To do:
Report every line of the records below that contains the string "لینس", copying each such line in full.

Task data:

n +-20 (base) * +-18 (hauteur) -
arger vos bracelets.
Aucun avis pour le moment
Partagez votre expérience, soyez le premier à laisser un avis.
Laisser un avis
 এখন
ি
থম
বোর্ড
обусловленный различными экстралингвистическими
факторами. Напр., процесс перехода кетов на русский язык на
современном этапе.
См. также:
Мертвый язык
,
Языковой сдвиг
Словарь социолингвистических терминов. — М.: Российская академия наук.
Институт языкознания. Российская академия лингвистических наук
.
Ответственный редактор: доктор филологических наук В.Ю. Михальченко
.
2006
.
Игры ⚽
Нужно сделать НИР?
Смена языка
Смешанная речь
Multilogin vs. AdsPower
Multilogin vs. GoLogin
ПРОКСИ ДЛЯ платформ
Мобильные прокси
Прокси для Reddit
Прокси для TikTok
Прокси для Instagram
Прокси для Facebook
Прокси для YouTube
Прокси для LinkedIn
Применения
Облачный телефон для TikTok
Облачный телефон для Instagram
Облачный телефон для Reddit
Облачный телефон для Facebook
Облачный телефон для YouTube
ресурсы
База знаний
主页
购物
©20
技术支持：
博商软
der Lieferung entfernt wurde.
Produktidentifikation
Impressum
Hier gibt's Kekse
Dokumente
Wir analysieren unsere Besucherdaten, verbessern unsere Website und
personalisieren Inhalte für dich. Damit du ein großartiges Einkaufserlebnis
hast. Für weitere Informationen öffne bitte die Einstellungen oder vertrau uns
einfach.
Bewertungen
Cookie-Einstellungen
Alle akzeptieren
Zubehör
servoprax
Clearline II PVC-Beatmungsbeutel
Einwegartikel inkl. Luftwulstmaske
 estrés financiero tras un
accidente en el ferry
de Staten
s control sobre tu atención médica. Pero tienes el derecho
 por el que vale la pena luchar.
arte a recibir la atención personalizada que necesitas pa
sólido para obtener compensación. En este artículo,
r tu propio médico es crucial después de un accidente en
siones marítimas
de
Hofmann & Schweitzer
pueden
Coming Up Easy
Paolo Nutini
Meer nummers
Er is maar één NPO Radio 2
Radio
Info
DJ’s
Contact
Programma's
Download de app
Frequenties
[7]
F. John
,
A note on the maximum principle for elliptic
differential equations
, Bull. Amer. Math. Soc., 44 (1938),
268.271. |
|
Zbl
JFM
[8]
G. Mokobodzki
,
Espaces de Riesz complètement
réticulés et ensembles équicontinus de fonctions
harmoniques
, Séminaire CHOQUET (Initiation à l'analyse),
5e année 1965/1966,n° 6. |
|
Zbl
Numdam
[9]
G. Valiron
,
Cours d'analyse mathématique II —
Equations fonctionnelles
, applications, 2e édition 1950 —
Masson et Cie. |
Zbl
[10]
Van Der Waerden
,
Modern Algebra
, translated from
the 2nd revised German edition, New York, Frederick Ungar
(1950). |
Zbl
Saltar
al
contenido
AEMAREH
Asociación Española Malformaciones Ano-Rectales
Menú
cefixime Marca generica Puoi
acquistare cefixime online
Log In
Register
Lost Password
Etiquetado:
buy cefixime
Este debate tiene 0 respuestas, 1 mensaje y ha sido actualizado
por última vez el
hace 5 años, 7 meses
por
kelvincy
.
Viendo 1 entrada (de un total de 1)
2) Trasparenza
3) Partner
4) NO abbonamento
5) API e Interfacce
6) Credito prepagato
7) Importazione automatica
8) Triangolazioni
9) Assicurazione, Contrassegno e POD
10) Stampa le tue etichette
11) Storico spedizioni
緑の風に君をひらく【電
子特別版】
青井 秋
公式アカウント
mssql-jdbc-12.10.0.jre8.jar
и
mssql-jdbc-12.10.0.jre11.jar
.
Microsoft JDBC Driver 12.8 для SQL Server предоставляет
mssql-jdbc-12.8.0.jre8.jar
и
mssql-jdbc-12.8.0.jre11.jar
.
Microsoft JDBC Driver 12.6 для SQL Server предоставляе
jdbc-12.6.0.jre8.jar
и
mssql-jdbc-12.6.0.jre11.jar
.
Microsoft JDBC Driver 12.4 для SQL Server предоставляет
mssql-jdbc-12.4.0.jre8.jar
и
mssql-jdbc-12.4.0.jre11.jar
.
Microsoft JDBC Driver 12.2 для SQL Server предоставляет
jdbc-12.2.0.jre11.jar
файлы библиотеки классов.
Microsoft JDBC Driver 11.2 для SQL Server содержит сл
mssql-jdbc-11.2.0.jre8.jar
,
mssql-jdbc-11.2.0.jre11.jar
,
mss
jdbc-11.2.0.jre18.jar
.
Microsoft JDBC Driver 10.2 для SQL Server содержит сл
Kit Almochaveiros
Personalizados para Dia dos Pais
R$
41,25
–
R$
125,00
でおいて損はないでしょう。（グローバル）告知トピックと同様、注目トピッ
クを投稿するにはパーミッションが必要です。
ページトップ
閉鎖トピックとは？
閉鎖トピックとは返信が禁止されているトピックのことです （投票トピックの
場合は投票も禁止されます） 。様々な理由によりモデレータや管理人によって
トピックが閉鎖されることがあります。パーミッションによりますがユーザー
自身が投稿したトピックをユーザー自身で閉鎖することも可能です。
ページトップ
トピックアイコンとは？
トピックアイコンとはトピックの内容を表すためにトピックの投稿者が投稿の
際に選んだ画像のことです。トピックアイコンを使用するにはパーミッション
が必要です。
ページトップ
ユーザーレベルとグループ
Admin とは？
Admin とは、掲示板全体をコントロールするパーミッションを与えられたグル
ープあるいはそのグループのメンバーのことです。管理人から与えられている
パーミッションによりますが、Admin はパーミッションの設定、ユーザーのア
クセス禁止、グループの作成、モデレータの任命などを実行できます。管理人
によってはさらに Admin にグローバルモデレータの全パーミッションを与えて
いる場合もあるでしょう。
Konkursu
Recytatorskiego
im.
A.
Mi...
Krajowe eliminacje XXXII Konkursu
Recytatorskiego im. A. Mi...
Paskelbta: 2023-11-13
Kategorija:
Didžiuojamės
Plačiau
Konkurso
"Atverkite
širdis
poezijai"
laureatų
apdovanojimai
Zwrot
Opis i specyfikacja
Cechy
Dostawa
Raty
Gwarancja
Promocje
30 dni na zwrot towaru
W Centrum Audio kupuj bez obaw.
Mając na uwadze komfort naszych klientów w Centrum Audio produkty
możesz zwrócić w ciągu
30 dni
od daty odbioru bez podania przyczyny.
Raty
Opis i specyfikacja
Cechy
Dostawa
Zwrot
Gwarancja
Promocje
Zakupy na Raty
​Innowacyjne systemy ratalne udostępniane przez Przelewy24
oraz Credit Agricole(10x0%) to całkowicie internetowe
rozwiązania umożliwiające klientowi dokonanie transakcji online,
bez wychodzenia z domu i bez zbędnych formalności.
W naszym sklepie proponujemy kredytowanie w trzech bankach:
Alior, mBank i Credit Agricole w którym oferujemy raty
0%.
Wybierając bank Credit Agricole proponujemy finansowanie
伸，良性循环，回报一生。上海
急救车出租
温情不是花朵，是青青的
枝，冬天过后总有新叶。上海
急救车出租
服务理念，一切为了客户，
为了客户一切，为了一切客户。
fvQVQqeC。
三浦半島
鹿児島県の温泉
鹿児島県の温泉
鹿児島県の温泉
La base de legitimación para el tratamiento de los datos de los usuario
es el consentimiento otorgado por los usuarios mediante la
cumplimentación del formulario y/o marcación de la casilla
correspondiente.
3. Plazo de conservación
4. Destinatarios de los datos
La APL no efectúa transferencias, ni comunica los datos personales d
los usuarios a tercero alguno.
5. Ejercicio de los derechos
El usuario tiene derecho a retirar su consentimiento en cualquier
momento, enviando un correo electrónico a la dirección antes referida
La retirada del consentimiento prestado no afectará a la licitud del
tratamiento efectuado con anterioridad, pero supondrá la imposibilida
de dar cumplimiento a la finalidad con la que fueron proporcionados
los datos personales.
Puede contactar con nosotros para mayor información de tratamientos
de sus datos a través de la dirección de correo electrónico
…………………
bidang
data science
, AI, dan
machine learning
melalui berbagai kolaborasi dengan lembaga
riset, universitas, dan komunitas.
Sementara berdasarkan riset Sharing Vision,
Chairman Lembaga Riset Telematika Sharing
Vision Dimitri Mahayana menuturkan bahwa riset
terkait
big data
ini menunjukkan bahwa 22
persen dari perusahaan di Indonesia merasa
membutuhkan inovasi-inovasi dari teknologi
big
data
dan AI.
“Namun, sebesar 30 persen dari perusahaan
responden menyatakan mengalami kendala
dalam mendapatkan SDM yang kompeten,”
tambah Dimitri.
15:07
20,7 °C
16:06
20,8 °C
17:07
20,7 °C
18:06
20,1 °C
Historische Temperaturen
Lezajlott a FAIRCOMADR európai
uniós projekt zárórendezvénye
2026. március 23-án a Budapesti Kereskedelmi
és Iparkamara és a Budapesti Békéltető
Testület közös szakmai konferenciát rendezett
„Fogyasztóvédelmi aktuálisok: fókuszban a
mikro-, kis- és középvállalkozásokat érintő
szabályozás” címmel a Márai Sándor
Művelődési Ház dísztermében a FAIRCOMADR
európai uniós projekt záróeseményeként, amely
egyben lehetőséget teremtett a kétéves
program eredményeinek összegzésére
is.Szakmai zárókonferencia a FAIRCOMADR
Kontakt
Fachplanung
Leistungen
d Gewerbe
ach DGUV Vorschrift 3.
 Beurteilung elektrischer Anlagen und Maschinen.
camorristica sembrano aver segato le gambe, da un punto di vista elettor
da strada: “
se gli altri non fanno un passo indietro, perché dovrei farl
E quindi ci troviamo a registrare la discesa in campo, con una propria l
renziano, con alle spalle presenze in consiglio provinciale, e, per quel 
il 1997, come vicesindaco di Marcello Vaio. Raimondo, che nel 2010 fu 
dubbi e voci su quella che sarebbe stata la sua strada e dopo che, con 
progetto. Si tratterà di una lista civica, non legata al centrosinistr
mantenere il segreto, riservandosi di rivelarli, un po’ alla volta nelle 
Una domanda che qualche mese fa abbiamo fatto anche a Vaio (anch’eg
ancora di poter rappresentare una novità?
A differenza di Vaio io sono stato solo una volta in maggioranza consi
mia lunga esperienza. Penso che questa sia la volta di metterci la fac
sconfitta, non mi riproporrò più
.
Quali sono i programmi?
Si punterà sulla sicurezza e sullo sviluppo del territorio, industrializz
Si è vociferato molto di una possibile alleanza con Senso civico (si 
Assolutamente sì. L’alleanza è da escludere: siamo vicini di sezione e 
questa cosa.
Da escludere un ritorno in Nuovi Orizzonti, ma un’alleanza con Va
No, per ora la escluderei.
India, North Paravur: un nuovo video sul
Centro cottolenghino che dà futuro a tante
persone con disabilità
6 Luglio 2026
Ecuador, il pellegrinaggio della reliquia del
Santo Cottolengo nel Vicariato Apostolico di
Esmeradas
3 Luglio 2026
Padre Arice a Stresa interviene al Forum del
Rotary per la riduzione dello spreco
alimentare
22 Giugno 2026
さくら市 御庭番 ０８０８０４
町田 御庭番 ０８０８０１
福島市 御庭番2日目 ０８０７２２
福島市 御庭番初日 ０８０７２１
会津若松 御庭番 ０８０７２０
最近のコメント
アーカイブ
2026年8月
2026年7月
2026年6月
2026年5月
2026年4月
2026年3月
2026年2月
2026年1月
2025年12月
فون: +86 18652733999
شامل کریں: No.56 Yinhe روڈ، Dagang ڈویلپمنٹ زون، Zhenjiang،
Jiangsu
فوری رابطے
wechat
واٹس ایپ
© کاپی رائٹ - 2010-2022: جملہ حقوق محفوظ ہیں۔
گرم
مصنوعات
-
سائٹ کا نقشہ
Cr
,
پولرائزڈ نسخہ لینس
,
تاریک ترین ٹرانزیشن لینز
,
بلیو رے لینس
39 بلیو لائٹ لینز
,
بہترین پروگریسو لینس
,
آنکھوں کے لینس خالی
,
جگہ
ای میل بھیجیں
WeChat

Written response:
پولرائزڈ نسخہ لینس
بلیو رے لینس
بہترین پروگریسو لینس
آنکھوں کے لینس خالی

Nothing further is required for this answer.